Justification by works means this: You profess to belong to Jesus Christ. Yes. Well, then, I say you are not justified in making that profession unless your works accord with your profession. You are not justified in making that profession of Christ except you walk as he walked; you are not justified in making that profession unless your faith receive Christ; stand out for the truth, justify God, justify Christ, sympathize with the poor of his people and with his cause. If these are not your works, then you make a profession, but your works belie it. But if your works do not belie that profession, then your profession is real; it is living faith, living acts, and living doings. “Show me your faith without your works, and I will show you my faith by my works.” That is the best way. Abraham was called upon to sacrifice his son; and by works was his faith made perfect. Now, Abraham, you believe in God's sworn promise. Yes. And in the work of the great Melchisedek, as imputed to you for righteousness? Yes. And you stand thus as the friend of God? Yes. Suppose he should call upon you to part with your son? Then by his grace I would do it. And so, he did; he was prepared to do it, and would have done it actually, as you know, if the Lord had not stepped in at the moment. Now, Abraham, I know that you are my friend; now I have tried you; now I know that you fear me. Your son shall not die; here is a substitute for him. “Was not Abraham justified by works?” He professed to love his covenant God before everything, and when put to the test his faith proved real; the Lord renewed his promise to him: “In your seed shall all the nations of the earth be blessed, because you have obeyed my voice.”

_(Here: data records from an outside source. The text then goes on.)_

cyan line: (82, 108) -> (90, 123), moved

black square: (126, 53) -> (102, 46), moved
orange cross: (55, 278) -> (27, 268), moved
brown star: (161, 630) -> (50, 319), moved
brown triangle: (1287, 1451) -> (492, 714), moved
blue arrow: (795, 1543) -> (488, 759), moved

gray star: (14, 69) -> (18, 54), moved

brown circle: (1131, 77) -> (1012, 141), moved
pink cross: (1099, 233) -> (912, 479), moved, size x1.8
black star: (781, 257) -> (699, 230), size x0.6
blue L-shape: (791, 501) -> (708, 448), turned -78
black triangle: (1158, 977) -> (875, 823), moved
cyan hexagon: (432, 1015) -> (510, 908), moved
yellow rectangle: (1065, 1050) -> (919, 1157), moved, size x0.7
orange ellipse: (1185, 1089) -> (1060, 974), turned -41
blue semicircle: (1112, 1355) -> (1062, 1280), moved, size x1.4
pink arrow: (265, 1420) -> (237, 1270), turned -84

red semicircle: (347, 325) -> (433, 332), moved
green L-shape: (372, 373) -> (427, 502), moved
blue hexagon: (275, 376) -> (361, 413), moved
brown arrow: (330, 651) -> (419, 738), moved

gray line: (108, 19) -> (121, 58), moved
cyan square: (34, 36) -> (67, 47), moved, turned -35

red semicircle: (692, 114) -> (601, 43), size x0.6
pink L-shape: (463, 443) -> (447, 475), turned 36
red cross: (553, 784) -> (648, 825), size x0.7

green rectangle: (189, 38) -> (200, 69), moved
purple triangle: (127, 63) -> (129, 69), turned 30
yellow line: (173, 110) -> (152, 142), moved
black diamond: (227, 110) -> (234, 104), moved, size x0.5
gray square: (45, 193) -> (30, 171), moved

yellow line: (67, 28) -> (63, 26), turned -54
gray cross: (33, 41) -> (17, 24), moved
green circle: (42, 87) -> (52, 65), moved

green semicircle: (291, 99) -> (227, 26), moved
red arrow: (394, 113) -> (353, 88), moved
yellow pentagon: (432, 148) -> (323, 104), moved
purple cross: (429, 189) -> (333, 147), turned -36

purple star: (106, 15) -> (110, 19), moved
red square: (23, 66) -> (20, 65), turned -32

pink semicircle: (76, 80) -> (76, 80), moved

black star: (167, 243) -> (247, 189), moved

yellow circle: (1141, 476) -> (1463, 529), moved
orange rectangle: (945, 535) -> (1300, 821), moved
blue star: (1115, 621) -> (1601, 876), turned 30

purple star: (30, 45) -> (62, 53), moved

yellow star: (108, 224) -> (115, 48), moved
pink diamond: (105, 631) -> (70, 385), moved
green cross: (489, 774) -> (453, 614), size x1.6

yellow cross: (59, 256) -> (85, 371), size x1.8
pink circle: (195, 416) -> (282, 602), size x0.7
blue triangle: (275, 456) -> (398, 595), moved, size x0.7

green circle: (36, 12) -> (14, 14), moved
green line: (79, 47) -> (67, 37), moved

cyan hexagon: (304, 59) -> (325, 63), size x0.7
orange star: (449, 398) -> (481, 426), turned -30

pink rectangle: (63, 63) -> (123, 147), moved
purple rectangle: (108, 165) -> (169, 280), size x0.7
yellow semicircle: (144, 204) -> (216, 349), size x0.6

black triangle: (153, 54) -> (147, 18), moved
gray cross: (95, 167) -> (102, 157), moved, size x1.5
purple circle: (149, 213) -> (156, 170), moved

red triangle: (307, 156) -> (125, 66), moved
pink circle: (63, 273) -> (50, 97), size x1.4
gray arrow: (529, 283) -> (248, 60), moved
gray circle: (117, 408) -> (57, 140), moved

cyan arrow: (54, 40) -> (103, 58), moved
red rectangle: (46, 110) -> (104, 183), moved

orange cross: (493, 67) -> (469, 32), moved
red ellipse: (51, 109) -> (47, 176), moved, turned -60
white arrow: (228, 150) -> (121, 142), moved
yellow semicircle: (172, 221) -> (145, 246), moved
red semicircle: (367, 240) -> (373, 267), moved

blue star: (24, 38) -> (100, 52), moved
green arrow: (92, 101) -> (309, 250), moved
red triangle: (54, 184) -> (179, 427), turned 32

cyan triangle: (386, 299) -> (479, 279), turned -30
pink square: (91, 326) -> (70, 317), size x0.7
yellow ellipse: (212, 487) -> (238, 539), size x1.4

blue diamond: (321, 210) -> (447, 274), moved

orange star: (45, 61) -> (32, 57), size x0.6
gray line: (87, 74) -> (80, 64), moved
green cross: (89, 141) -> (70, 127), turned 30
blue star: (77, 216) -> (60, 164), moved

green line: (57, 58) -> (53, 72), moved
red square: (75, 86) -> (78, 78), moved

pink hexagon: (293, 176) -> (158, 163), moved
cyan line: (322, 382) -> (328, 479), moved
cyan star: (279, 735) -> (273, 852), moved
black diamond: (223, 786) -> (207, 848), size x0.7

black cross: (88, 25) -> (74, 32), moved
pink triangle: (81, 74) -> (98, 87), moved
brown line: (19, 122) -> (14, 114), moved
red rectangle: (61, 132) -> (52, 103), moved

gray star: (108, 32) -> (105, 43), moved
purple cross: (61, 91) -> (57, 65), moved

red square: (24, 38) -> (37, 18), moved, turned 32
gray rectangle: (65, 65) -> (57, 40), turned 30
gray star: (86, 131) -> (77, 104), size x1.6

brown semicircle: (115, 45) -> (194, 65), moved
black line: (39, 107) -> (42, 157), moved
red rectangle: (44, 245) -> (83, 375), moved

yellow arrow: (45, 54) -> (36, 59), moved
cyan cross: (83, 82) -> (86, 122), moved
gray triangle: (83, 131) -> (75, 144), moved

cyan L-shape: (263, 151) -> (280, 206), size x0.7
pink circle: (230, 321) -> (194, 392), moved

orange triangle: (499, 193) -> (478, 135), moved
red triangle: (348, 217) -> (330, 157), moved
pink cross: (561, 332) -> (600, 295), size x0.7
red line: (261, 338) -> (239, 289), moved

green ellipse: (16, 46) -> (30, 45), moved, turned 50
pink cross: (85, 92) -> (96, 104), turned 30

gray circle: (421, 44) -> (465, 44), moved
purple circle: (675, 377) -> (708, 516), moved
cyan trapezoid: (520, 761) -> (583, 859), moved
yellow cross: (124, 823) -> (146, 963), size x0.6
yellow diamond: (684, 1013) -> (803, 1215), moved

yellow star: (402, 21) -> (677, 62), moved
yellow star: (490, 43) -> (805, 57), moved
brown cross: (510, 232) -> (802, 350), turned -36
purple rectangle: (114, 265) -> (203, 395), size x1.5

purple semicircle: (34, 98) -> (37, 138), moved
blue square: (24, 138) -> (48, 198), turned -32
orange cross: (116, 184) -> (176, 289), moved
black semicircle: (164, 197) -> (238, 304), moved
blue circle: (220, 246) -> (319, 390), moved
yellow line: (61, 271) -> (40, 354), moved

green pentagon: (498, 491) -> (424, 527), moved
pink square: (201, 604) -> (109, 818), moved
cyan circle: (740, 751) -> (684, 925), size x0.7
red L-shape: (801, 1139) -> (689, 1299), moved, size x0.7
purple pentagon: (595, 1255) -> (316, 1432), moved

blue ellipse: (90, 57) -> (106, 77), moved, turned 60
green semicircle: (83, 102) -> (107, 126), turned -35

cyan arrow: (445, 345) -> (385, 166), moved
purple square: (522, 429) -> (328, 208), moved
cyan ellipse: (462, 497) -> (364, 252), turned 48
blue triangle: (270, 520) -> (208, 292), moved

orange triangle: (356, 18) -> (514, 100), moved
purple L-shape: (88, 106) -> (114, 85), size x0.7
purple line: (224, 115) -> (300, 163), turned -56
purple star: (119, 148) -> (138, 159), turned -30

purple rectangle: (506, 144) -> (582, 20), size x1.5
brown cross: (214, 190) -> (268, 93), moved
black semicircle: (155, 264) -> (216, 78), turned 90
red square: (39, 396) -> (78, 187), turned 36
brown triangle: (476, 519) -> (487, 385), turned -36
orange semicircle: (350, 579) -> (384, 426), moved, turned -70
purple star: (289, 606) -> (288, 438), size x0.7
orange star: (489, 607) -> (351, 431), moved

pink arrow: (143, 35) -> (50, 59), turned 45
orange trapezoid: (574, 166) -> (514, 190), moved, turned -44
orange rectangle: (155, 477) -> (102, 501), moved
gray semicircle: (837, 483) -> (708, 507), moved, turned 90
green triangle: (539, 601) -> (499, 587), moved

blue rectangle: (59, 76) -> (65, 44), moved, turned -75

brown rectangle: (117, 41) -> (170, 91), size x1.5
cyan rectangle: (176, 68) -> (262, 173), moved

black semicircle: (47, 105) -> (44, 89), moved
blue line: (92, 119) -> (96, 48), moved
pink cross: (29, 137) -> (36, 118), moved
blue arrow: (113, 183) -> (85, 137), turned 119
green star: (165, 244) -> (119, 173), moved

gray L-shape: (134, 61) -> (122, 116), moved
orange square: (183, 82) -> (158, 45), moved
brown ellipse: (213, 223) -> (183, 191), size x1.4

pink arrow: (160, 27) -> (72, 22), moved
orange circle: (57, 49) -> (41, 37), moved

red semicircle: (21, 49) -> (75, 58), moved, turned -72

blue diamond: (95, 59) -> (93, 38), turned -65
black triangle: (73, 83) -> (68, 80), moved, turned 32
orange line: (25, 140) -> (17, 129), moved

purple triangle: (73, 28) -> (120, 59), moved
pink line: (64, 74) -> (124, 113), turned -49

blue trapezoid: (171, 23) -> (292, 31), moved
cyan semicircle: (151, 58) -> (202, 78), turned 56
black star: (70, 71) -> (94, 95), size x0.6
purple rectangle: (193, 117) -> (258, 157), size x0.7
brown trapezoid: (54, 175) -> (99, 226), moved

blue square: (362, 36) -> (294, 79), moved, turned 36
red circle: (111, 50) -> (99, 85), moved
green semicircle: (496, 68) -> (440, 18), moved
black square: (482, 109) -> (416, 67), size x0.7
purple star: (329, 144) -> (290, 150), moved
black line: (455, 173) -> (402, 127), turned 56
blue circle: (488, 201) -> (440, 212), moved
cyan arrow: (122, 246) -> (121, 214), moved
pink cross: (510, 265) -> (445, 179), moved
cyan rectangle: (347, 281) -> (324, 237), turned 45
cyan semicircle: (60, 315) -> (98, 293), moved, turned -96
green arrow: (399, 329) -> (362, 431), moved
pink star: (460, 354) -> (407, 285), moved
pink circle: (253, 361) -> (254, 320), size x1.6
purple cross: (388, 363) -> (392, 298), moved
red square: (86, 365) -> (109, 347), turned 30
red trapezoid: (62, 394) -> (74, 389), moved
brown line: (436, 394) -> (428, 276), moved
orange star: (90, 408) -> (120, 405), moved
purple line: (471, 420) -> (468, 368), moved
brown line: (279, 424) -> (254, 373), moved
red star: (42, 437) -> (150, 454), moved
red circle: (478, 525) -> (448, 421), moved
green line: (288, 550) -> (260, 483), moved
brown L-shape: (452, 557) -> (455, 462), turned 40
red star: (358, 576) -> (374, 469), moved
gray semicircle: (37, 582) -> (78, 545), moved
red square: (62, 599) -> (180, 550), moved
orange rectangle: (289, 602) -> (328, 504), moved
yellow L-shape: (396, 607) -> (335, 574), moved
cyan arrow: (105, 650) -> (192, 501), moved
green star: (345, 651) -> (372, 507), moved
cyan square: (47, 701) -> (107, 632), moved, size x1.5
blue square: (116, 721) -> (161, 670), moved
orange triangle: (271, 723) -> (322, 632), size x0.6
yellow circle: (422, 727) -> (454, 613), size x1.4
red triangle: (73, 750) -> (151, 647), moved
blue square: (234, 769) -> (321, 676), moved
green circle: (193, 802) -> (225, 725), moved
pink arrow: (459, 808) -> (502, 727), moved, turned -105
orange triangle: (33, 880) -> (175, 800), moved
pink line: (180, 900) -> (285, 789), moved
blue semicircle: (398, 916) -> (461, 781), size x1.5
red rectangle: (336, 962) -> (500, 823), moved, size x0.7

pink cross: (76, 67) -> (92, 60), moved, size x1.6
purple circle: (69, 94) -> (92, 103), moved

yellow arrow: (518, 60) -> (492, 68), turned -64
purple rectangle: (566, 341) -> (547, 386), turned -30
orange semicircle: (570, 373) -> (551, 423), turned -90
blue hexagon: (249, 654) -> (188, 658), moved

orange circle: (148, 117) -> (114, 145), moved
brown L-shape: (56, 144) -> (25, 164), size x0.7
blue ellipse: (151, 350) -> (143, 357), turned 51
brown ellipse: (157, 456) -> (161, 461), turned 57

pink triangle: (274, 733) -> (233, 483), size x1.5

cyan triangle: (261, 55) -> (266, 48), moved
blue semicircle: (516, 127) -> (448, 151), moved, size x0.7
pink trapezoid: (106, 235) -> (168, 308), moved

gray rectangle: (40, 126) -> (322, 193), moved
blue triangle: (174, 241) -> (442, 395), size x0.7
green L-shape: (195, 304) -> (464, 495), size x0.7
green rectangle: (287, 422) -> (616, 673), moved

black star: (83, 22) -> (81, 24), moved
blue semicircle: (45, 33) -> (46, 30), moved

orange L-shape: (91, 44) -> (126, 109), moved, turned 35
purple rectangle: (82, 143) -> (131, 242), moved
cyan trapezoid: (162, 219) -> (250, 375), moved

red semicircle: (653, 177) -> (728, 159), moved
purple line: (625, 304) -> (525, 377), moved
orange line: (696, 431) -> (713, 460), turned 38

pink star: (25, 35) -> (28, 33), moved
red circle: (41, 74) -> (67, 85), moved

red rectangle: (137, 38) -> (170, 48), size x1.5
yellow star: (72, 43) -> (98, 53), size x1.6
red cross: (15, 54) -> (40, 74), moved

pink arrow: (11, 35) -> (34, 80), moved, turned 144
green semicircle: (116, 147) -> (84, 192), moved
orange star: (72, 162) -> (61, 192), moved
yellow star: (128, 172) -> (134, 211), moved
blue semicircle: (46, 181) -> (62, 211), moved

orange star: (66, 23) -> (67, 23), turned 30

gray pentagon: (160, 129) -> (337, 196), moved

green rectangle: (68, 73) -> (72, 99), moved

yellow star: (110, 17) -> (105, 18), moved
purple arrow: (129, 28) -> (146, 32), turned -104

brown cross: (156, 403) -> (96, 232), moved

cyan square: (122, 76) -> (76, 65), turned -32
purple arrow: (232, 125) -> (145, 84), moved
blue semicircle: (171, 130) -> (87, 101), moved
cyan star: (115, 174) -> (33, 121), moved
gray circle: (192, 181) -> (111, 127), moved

“Likewise, also, was not Rahab the harlot justified by works?” She professed to believe in the God of the Hebrews; she professed to believe in the certainty of his purpose and promise. Now, then, if she professed that, did her works belie her profession? No; she was justified by her works in making that profession. She received the spies in the name of the Lord. When she saw their danger (for her very heart was with them; she loved them as men of God, and she loved the God of the messengers) she hid them; and then strategically, elusively, dexterously, and effectually warded off the demands of the murderous king of Jericho. What was the use of her hiding the spies if she had betrayed them? She therefore, by that wisdom of the serpent united with the dove which the Holy Ghost blessed her with, stood by them. Had she feared man she would have fallen in with the messengers of the king of Jericho, and gained all the honor she could from him by betraying these dangerous men. But no; at the risk of her life, in the fear of God, she warded off the demands of the murderous king of Jericho.